**Source text**:
********************
Some electronics gear is built for the roughest conditions. With rugged steel cases, weatherproof gaskets, and cables passing through sealed glands, these machines are built to take the worst that Mother Nature can throw at them, shrugging off dust, mud, rain, and ice. Consumer-grade computers from the start of the home PC era, however, are decidedly not such machines.

Built to a price point and liable to succumb to a spilled Mountain Dew, few machines from that era that received any kind of abuse lived to tell the tale. Not so this plucky Commodore 64C, which survived decades exposed to the elements. As [Adrian Black] relates in the video below, this machine was on a scrap heap in an Oregon field, piled there along with other goodies by one of those “pickers” that reality TV loves so much. The machine was a disaster. It hadn’t been soaked in oil, but it was loaded with pine needles and an ant colony. The worst part, though, was the rust. The RF shielding had corroded into powder in some places, leaving reddish rust stains all over the place. Undeterred, [Adrian] gave the machine a good bath, first in water, then in isopropanol. Liberal applications of Deoxit helped with header connections, enough to see that the machine miraculously booted. It took some finagling, especially with the 6526 I/O controller, but [Adrian] was eventually able to get everything on the motherboard working, even the sound chip.

Whether this machine survived due to good engineering or good luck is debatable, but it’s a treat to see it come back to life. We hope a full restoration is in the works, not least as a way to make up for the decades of neglect.
********************
**Recorded data**:
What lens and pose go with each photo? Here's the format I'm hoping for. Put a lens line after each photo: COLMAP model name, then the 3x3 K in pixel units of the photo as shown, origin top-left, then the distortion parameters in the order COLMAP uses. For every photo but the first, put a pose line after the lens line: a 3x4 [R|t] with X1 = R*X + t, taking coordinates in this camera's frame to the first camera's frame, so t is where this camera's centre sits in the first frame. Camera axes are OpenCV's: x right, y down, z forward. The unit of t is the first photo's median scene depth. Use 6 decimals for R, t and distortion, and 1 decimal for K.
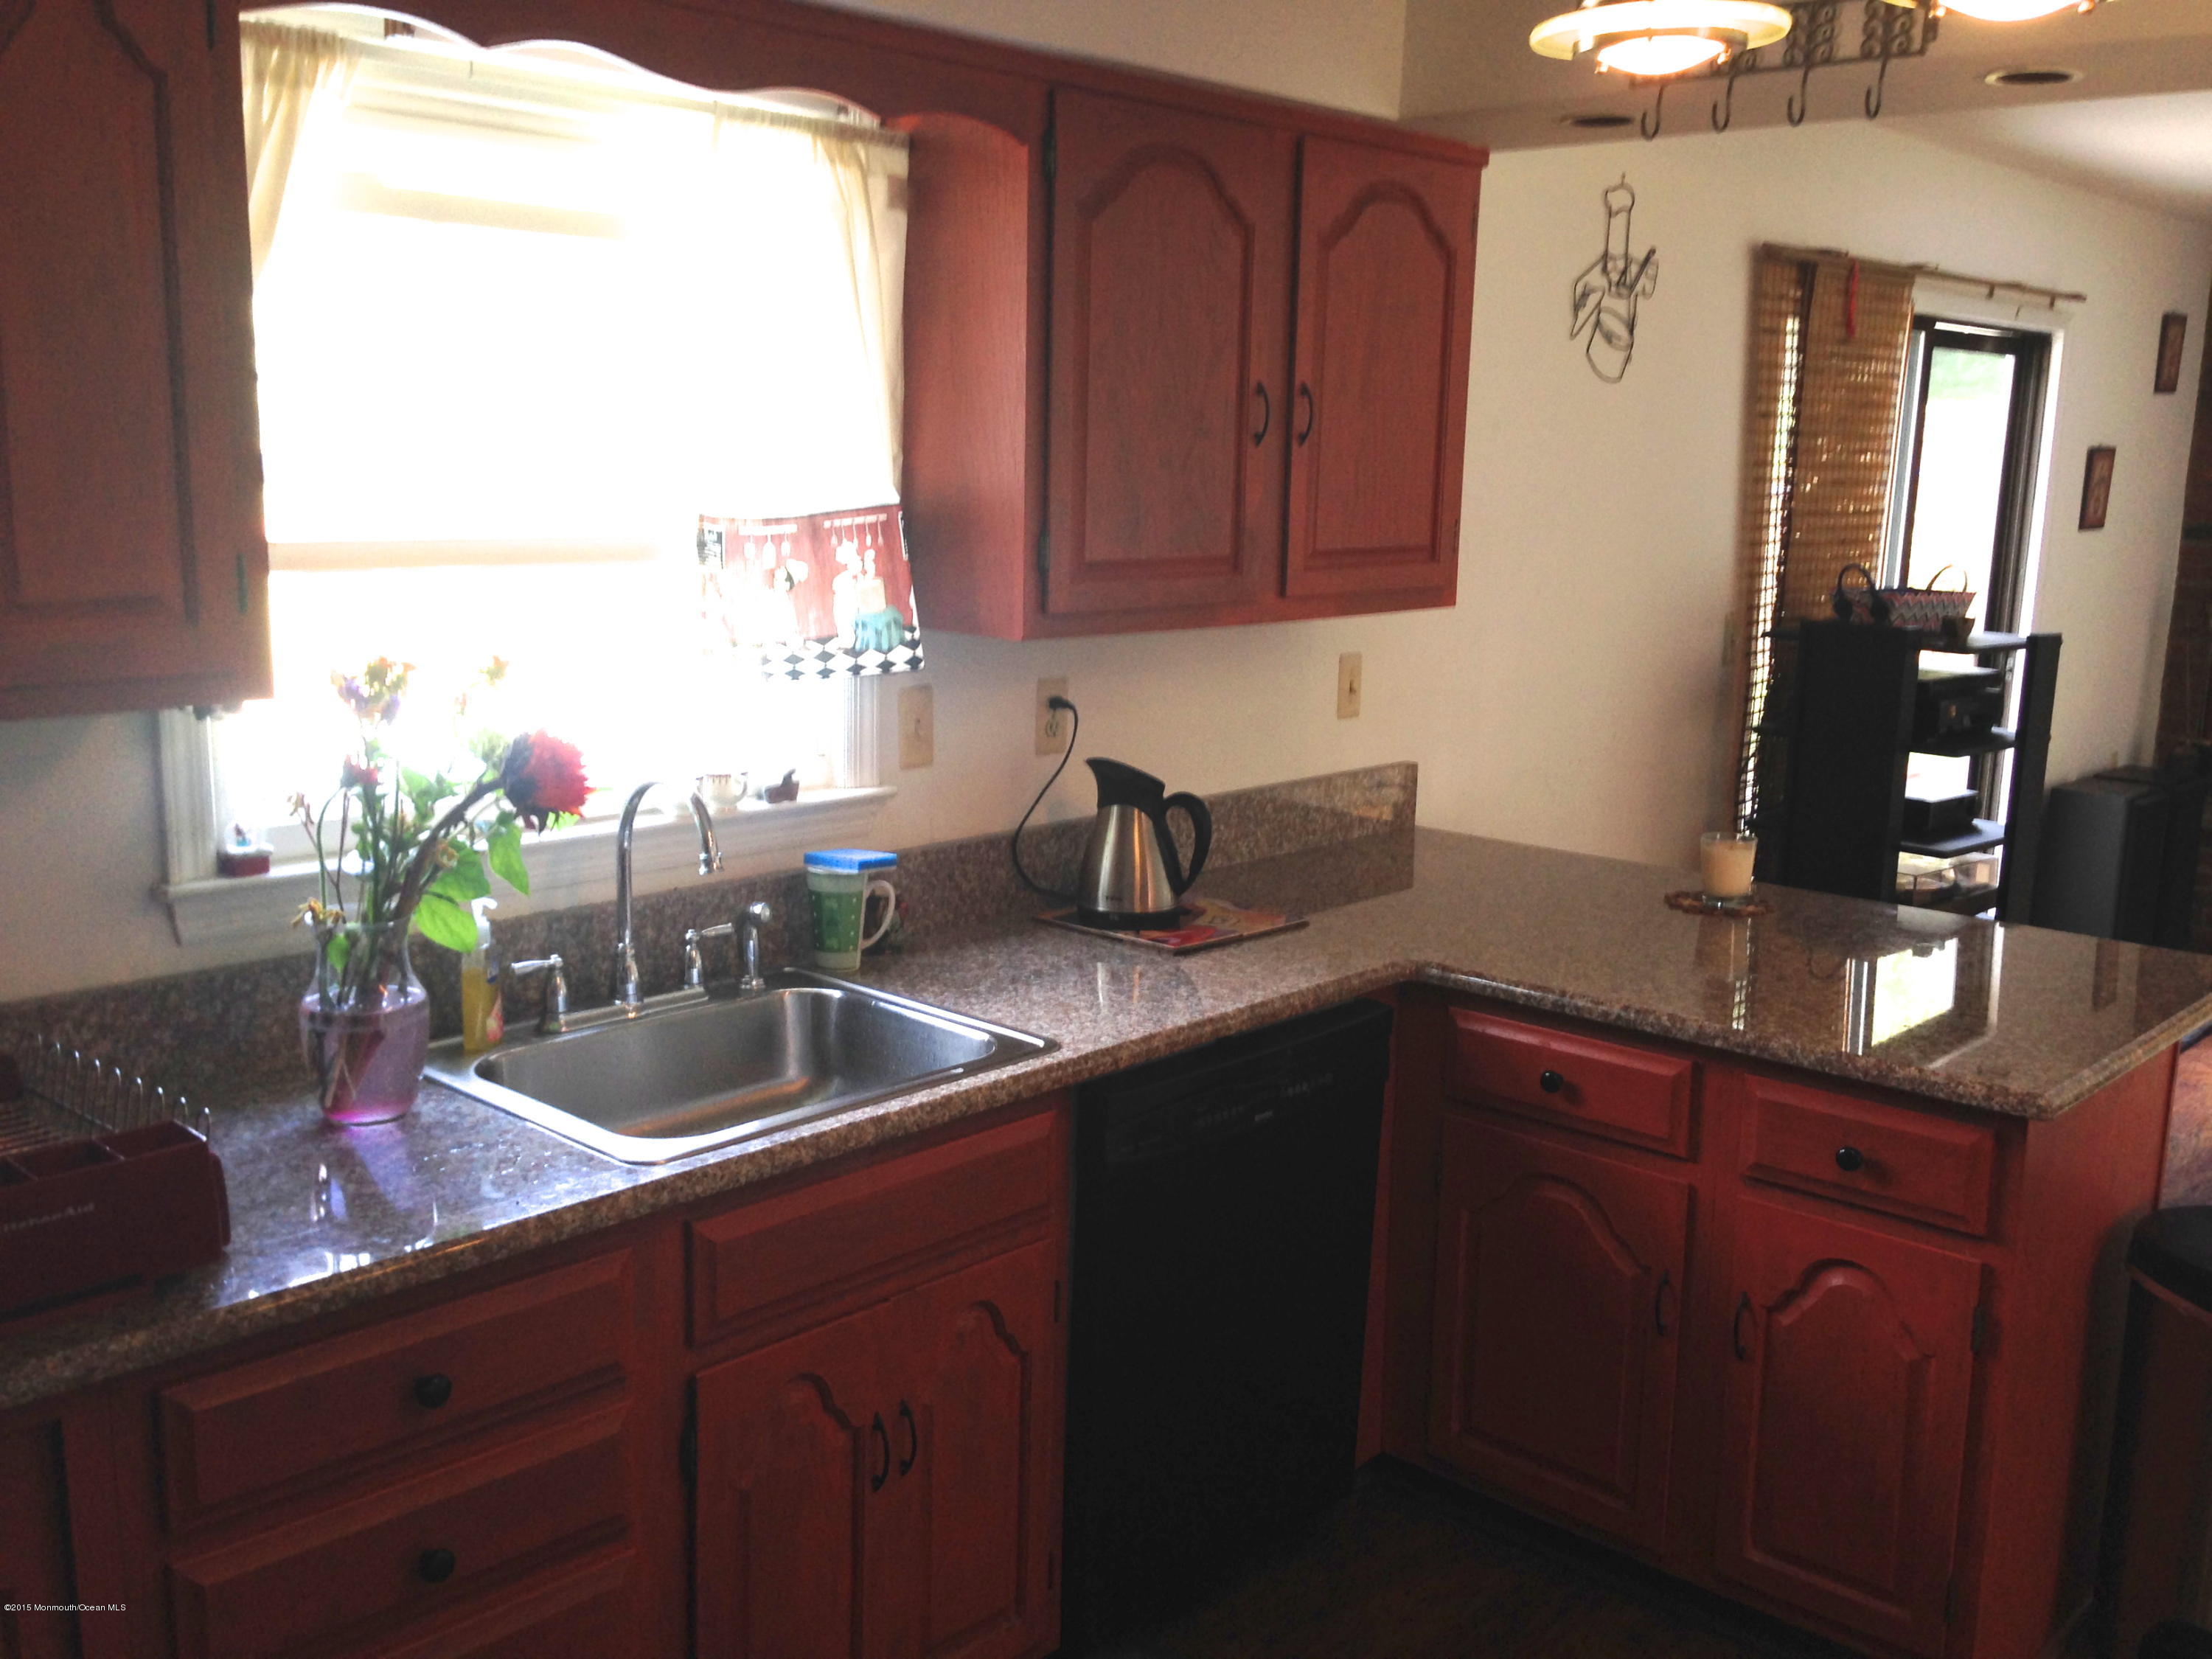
lens RADIAL K [[2026.5, 0, 1107.7], [0, 2026.5, 783.8], [0, 0, 1]] dist [0.149950, -0.282280]
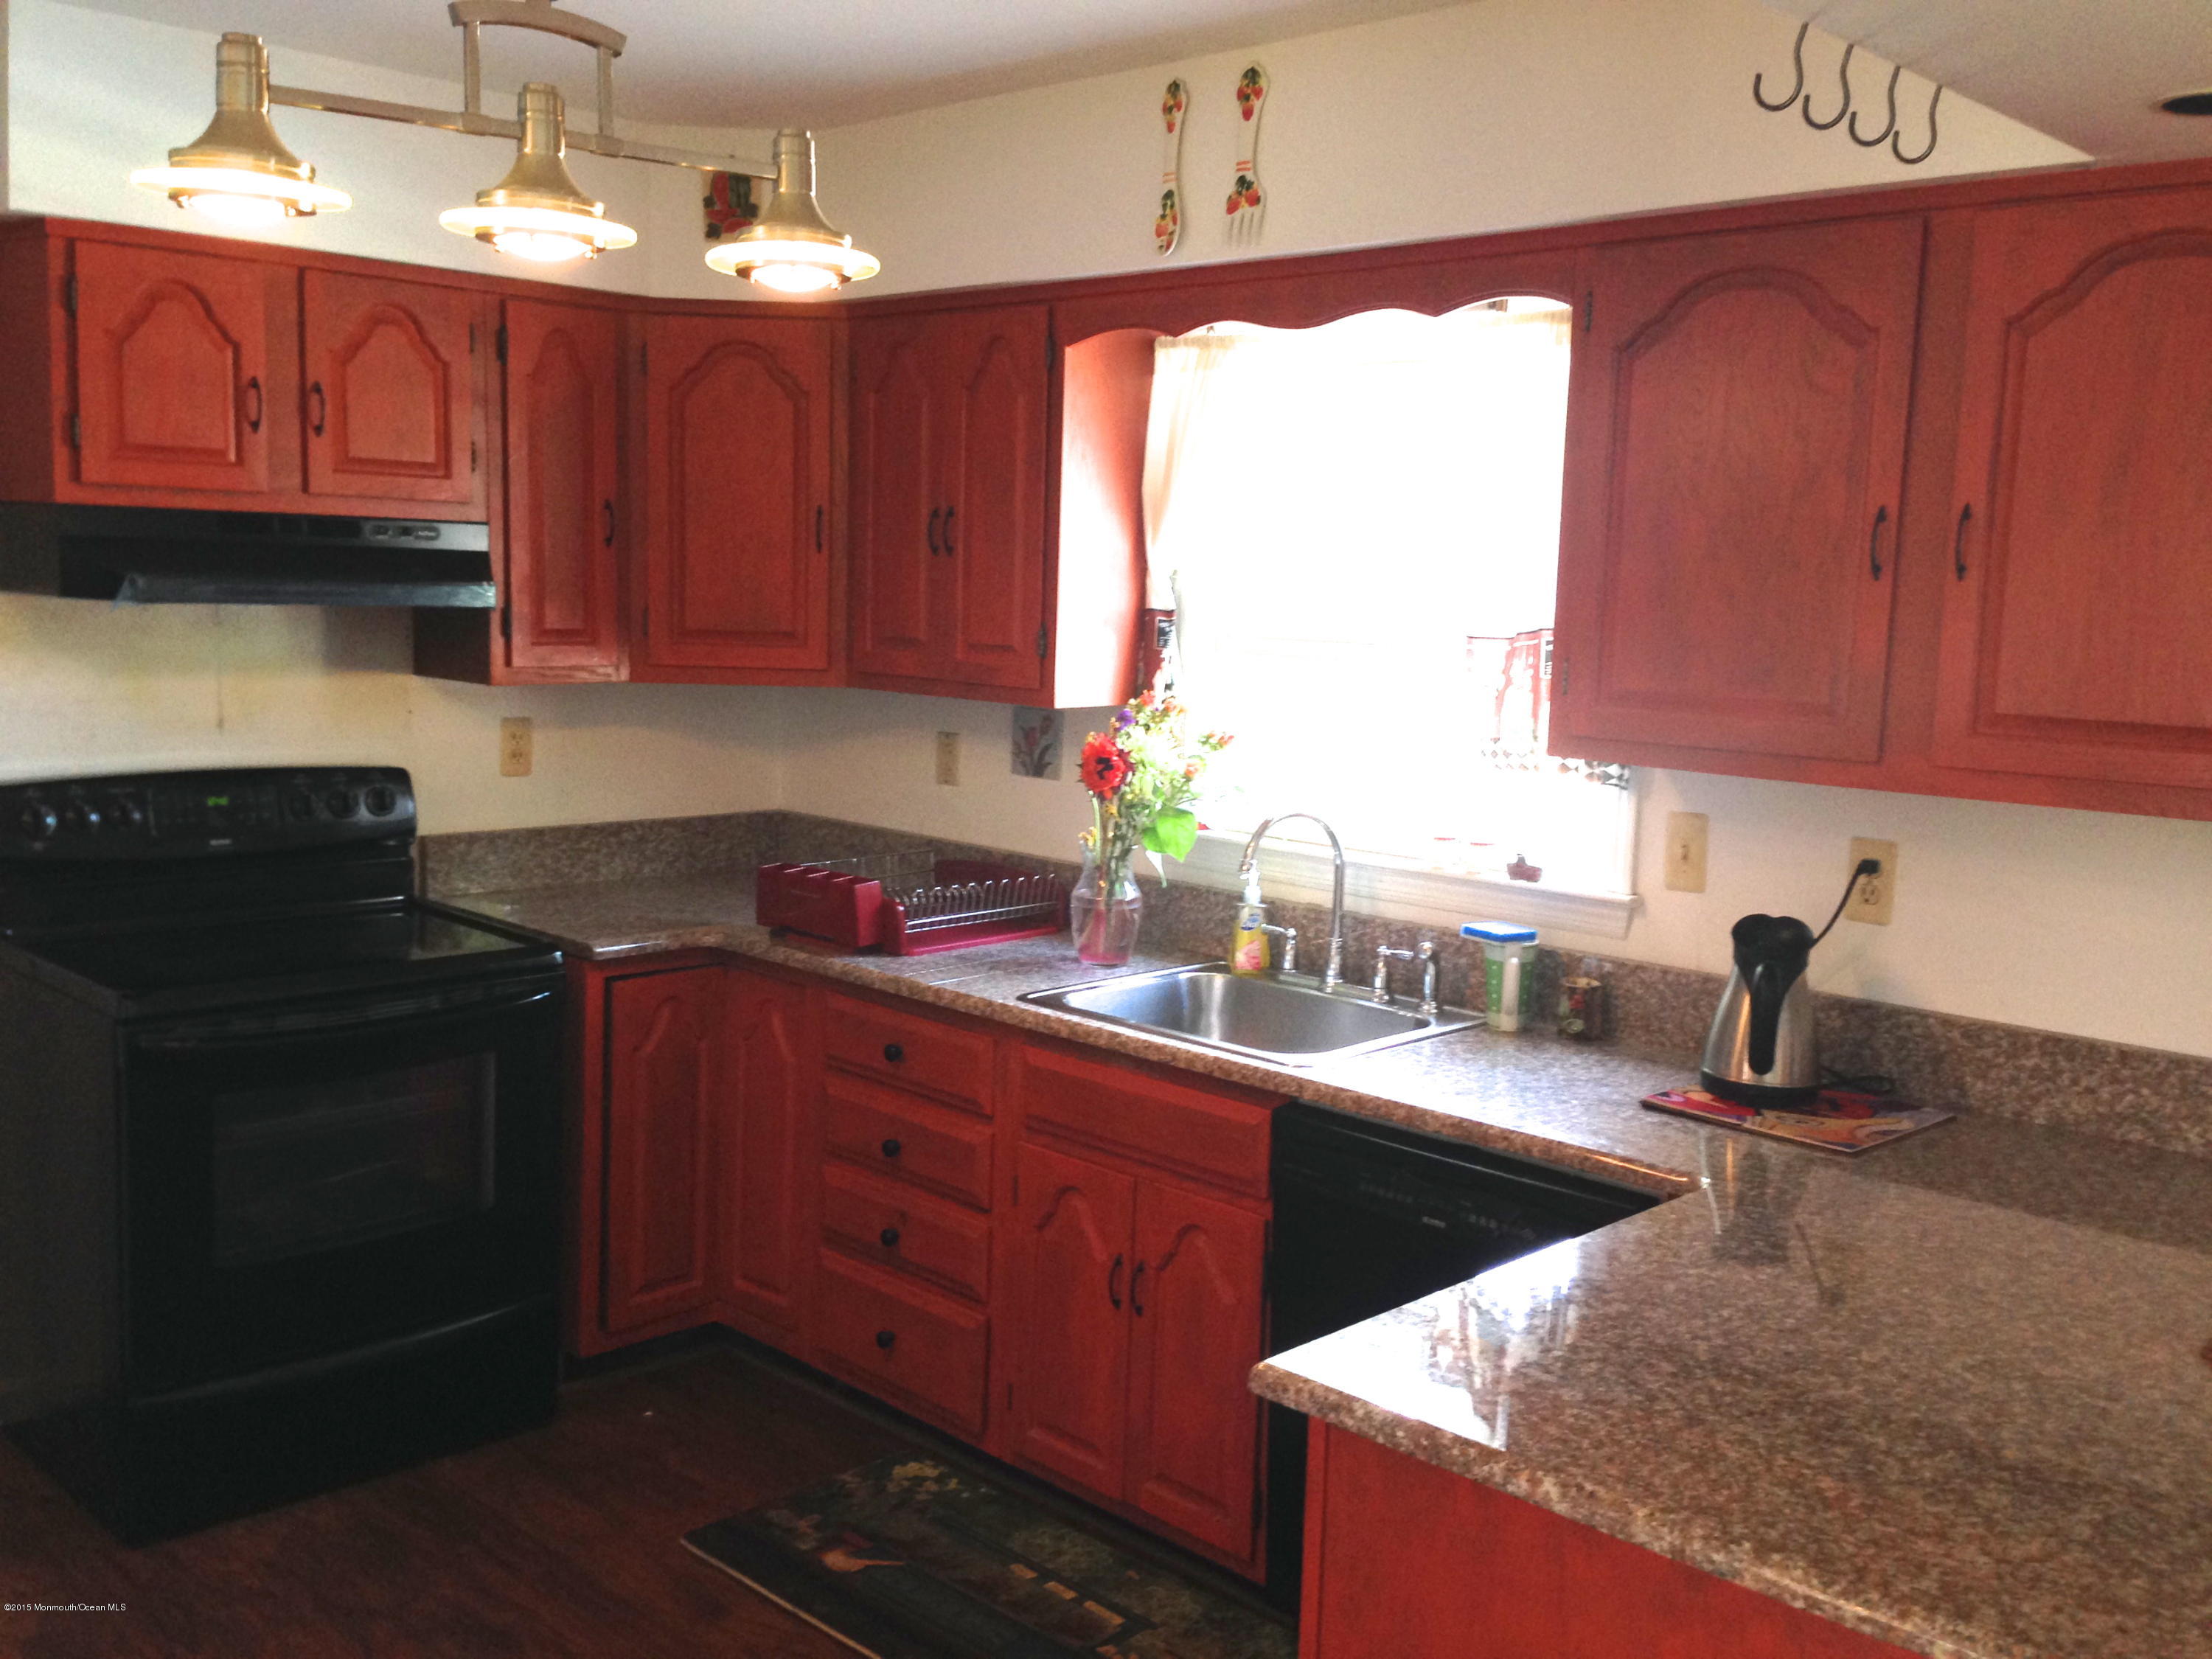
lens RADIAL K [[2038.7, 0, 1129.5], [0, 2038.7, 825.0], [0, 0, 1]] dist [0.122297, -0.203076]
pose [[-0.004497, 0.105008, -0.994461, 0.893035], [-0.195671, 0.975155, 0.103854, -0.088859], [0.980659, 0.195054, 0.016162, 0.662591]]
********************
**Work request 1**:
Reproduce everything in the Commodore 64C text from "Whether this machine" down to "decades of neglect.".
**Work request 2**:
For each statement, answer yes or no according to the Commodore 64C text and quote the words that decide it: (a) The machine had been soaked in oil. (b) The machine was washed in water and then in isopropanol. (c) The sound chip could not be made to work.
Rely solely on the Commodore 64C text for what follows.

**Response 1**:
Whether this machine survived due to good engineering or good luck is debatable, but it’s a treat to see it come back to life. We hope a full restoration is in the works, not least as a way to make up for the decades of neglect.

**Response 2**:
(a) No: "It hadn’t been soaked in oil"
(b) Yes: "gave the machine a good bath, first in water, then in isopropanol"
(c) No: "was eventually able to get everything on the motherboard working, even the sound chip"